- [Quoted passage]:
Speaking to the media for the first time since sharing his diagnosis on Instagram, Minnesota Vikings linebacker Cameron Smith revealed that the team's protocol after a positive COVID-19 test helped saved his life by finding he needed open-heart surgery.
After testing positive while reporting to training camp, further tests revealed that Smith had a bicuspid aortic valve in his heart that would require surgery.
“I wouldn’t have ever known about this…without testing positive for COVID," Smith said on Friday. "It’s an interesting feeling, but it’s a blessing in disguise and there’s a lot of good that came from that.”
The timeline for Smith's diagnosis came about a week after his initial positive test. After he tested negative for the virus four times following the initial positive test, the Vikings gave Smith a physical which included an electrocardiogram.
After that produced some irregular results, Smith underwent an echocardiogram and an MRI which revealed he needed surgery to repair his heart.

- [Directions]:
(a) In the passage on Cameron Smith, what heart condition did further tests find?
(b) Name every medical test or exam that the passage on Cameron Smith mentions.

Stored data entries

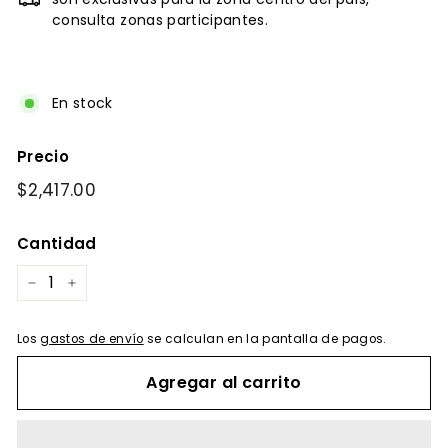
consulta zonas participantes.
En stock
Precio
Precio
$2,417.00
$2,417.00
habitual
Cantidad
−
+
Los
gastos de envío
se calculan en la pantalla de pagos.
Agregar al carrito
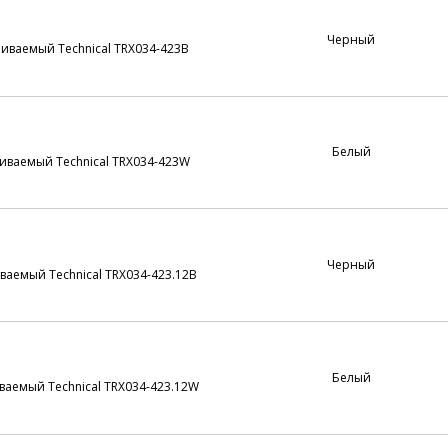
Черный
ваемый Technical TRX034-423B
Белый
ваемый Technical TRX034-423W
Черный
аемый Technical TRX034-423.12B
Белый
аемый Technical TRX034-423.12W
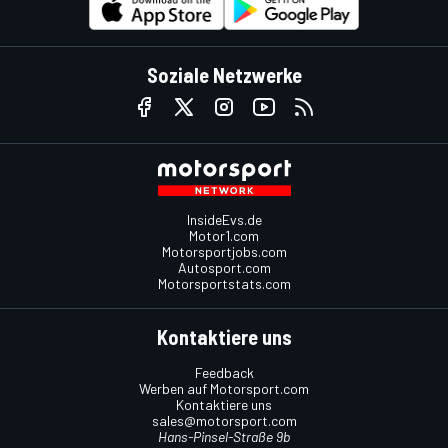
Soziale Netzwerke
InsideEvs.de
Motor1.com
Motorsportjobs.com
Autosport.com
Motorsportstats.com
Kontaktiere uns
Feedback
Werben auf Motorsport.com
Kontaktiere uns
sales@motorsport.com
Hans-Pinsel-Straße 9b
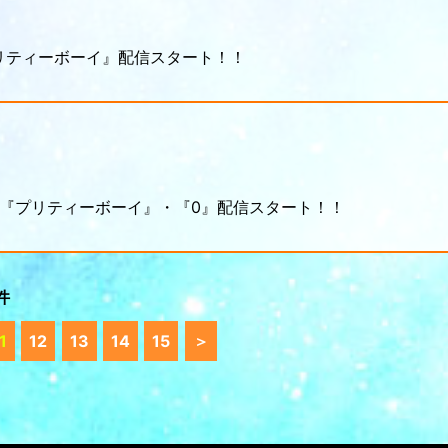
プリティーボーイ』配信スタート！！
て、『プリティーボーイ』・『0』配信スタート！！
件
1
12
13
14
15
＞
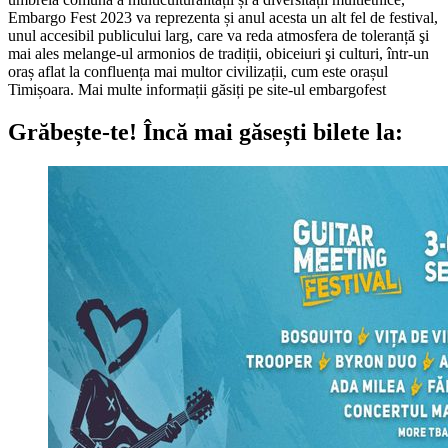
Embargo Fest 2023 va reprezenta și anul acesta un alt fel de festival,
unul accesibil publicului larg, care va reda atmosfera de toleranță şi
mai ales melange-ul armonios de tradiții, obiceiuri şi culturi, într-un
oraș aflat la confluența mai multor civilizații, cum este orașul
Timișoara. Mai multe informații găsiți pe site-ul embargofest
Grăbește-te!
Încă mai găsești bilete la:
...
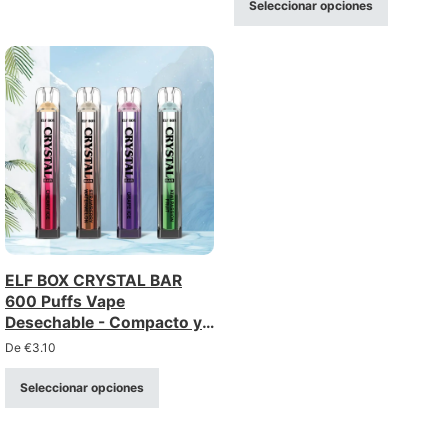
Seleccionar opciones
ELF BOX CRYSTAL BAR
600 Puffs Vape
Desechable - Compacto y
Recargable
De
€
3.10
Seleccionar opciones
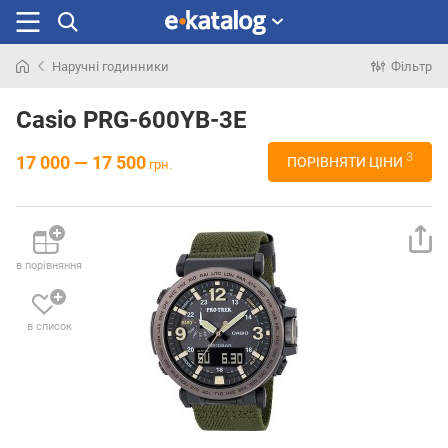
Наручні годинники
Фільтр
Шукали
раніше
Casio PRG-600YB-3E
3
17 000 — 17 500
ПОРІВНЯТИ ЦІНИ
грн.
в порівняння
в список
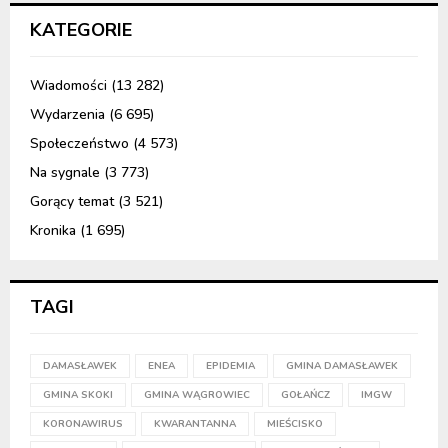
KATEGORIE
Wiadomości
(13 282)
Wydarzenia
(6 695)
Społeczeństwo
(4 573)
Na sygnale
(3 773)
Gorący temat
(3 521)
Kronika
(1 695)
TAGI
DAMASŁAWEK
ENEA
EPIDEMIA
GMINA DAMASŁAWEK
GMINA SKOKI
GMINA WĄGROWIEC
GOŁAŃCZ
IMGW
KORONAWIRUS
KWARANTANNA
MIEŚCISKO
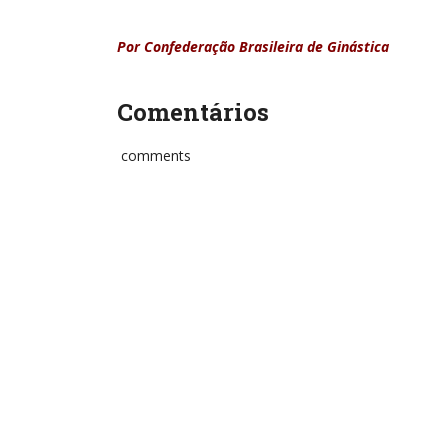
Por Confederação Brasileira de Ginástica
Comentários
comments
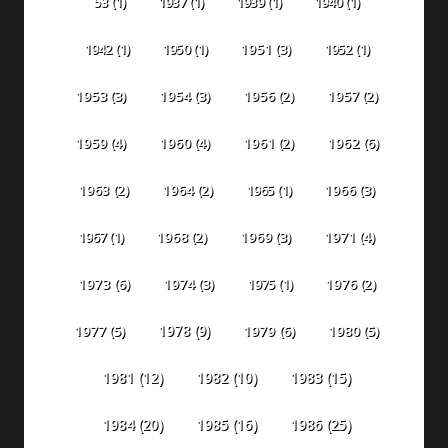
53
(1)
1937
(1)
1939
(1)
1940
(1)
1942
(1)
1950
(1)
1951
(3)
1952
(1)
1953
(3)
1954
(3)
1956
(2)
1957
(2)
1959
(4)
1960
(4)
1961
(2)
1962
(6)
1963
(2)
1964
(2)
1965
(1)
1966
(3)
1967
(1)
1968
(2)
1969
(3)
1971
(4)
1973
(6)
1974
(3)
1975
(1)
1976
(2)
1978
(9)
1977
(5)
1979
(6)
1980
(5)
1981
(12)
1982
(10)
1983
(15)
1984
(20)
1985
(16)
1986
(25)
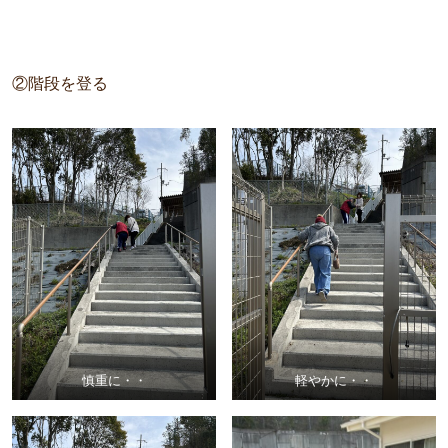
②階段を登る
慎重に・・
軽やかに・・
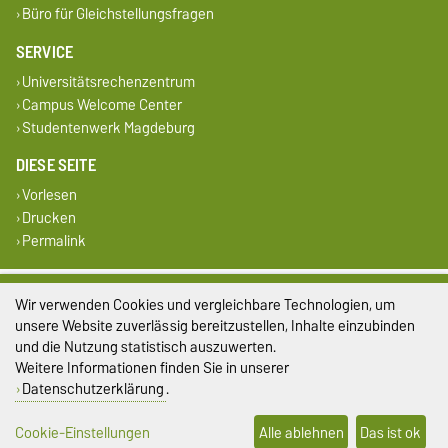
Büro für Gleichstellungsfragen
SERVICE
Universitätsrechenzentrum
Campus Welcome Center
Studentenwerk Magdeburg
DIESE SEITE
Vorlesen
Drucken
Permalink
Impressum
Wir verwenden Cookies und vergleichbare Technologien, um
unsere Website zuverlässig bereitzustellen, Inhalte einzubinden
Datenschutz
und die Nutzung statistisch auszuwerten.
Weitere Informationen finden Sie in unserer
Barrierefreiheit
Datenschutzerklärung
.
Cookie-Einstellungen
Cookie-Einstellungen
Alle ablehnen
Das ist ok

- [Answers to the exercise]:
(a) A bicuspid aortic valve that would require surgery.

(b) COVID-19 test, physical, electrocardiogram, echocardiogram, MRI